TASK STATEMENT: Go to the line holding "COPYRIGHT © ANTARA 2026" in the entries below and write out exactly every line down to and including the line holding "izin tertulis dari Kantor Berita ANTARA.".

SUPPLIED MATERIAL:
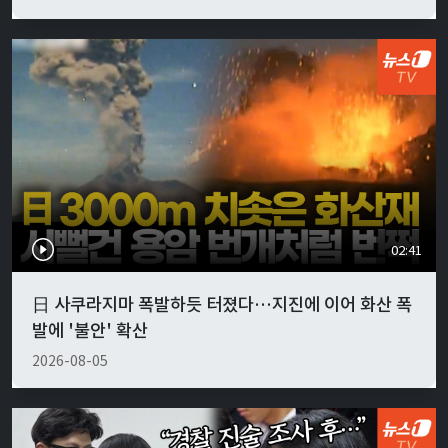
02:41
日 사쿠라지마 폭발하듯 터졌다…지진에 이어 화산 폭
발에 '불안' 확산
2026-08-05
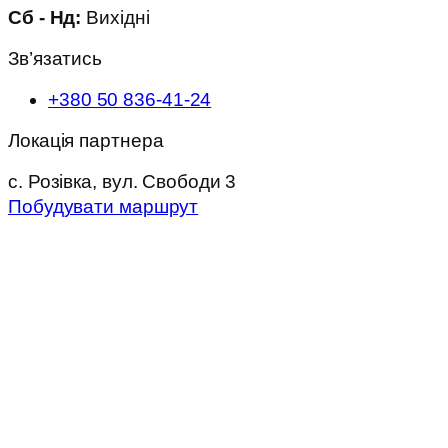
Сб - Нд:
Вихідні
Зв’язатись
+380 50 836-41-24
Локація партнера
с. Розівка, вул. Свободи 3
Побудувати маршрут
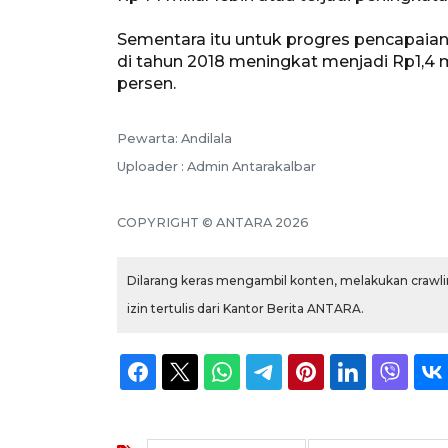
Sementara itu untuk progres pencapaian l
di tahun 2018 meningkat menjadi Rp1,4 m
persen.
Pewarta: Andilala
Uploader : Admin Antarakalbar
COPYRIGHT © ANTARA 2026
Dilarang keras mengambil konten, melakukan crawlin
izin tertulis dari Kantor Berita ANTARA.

...

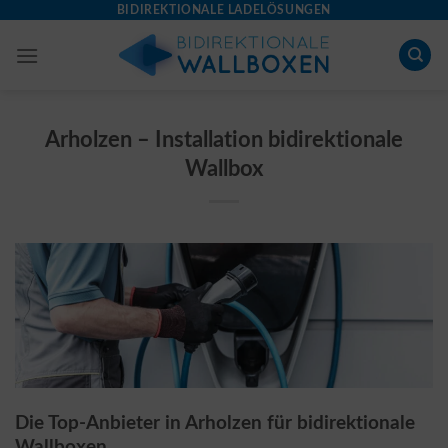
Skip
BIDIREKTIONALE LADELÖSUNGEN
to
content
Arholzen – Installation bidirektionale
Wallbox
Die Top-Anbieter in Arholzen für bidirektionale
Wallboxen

ANSWER BOX:
COPYRIGHT © ANTARA 2026
Dilarang keras mengambil konten, melakukan crawlin
izin tertulis dari Kantor Berita ANTARA.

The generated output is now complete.